**WYKONAJ POLECENIA:**
a) Wypisz wszystkich piłkarzy wymienionych z nazwiska w relacji meczowej, podając nazwiska w mianowniku.
b) Dopisz dalszy ciąg relacji meczowej, zaczynając od miejsca, w którym się urywa.

----- TEKST STRONY -----

W 81. minucie dobrą kombinacyjną akcję rozegrali dwaj Słoweńcy - Jović i Popović, lecz próba tego pierwszego minęła bramkę strzeżoną przez Zubasa. Chwilę później strzał Małeckiego odbił Zubas, a Górale wyprowadzili kontrę, po której bliski ustrzelenia hat-tricka był Samuel Stefanik. Słowak minął dwóch graczy Białej Gwiazdy i huknął z szesnastu metrów. Na szczęście dla zespołu Dariusza Wdowczyka piłka poszybowała minimalnie nad poprzeczką. Chwilę później przed kolejną szansą stanął Demjan, ale w ostatniej chwili zablokował go jeden z obrońców Wisły.

----- DOSTARCZONY MATERIAŁ -----

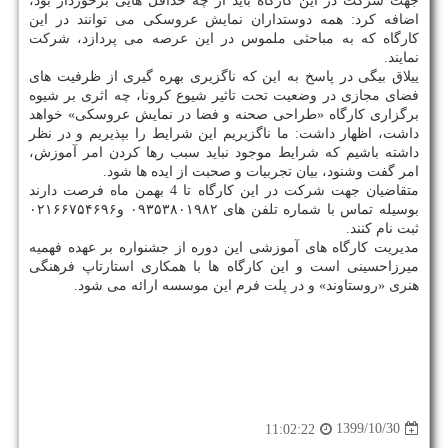
جهت شرکت در این کارگاه باید از چه حداقل هایی برخوردار بود،
اضافه کرد: همه دوستداران نمایش عروسکی می توانند در این
کارگاه که به مباحثی ملموس در این عرصه می پردازد، شرکت
نمایند.
ییلاق بیگی در پاسخ به این که ناگزیری بهره گیری از ظرفیت های
فضای مجازی در وضعیت تحت تاثیر شیوع کرونا، چه اثری بر شیوه
برگزاری کارگاه «طراحی صحنه و فضا در نمایش عروسکی» خواهد
داشت، اظهار داشت: ما ناگزیریم این شرایط را بپذیریم و در نظر
داشته باشیم که شرایط موجود نباید سبب رها کردن امر آموزش،
امر گفت وشنود، بیان تجربیات و صحبت از ایده ها شود.
متقاضیان جهت شرکت در این کارگاه تا 4 بهمن ماه فرصت دارند
بوسیله تماس با شماره تلفن های ۰۹۳۵۳۸۰۱۹۸۲ و۰۲۱۶۶۷۵۴۶۹۶
ثبت نام کنند.
مدیریت کارگاه های آموزشی این دوره از جشنواره بر عهده فهمیه
میرزاحسینی است و این کارگاه ها با همکاری استارتاپ فرهنگی
هنری «روستاوند» و در پلت فرم این موسسه ارائه می شود.
1399/10/30
11:02:22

-----

**WYNIKI ZADAŃ:**
a) Jović, Popović, Zubas, Małecki, Samuel Stefanik, Demjan

b)
Były król strzelców Ekstraklasy następną okazję miał w 90. minucie. Po dobrej wrzutce Stefanika z lewej strony boiska, Słowak strzelił tuż obok słupka. Była to ostatnia godna odnotowania sytuacja w meczu kończącym sezon.
 
Biała Gwiazda po zwycięstwie nad Podbeskidziem utrzymała dziewiąte miejsce w tabeli, a Podbeskidzie zamknęło ligową tabelę. Wiślacy nowy sezon Ekstraklasy rozpoczną w lipcu, natomiast w Bielsku-Białej pora na I ligę.
 
Podbeskidzie Bielsko-Biała - Wisła Kraków 3:4 (2:1)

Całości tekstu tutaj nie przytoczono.